What needs to be done — The pictures must be left out, while the rest of the data is copied exactly.

Material supplied —
++++

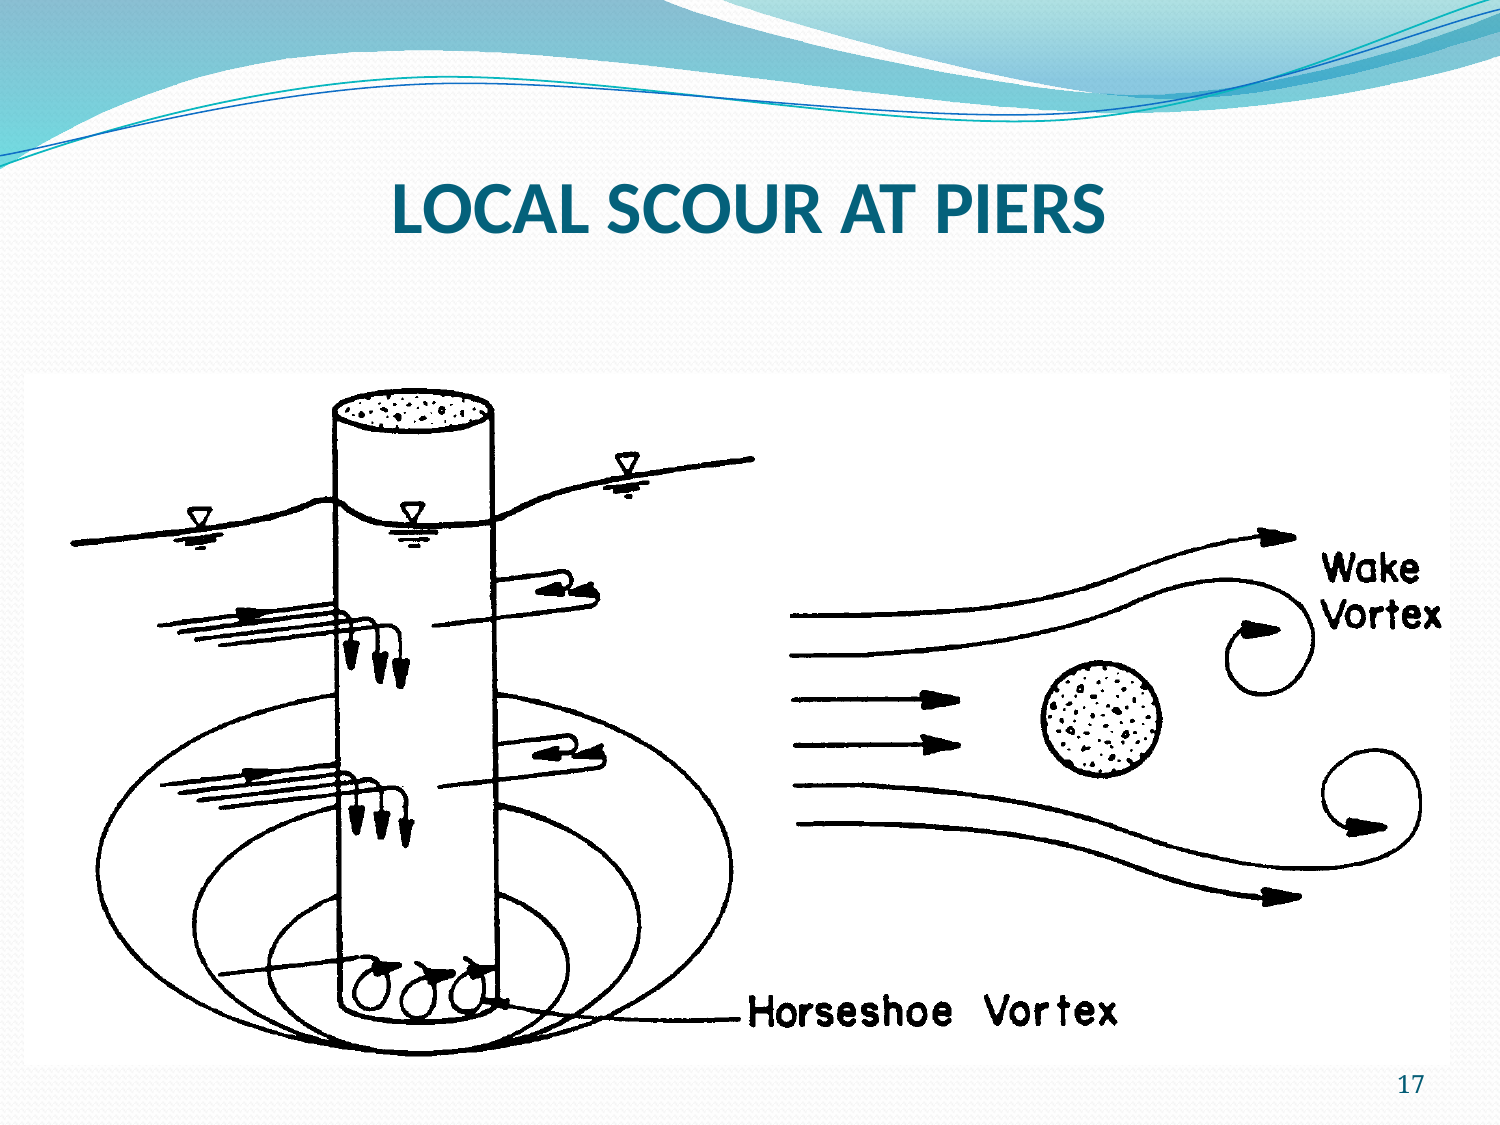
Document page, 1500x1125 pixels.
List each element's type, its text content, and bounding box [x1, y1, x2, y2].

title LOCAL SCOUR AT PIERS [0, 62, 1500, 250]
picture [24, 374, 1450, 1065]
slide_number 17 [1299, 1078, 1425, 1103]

++++

Task answer —
Document page, 1500x1125 pixels.
List each element's type, its text content, and bounding box [x1, y1, x2, y2].

title LOCAL SCOUR AT PIERS [0, 62, 1500, 250]
picture [24, 374, 1450, 1065]
slide_number 17 [1299, 1078, 1425, 1103]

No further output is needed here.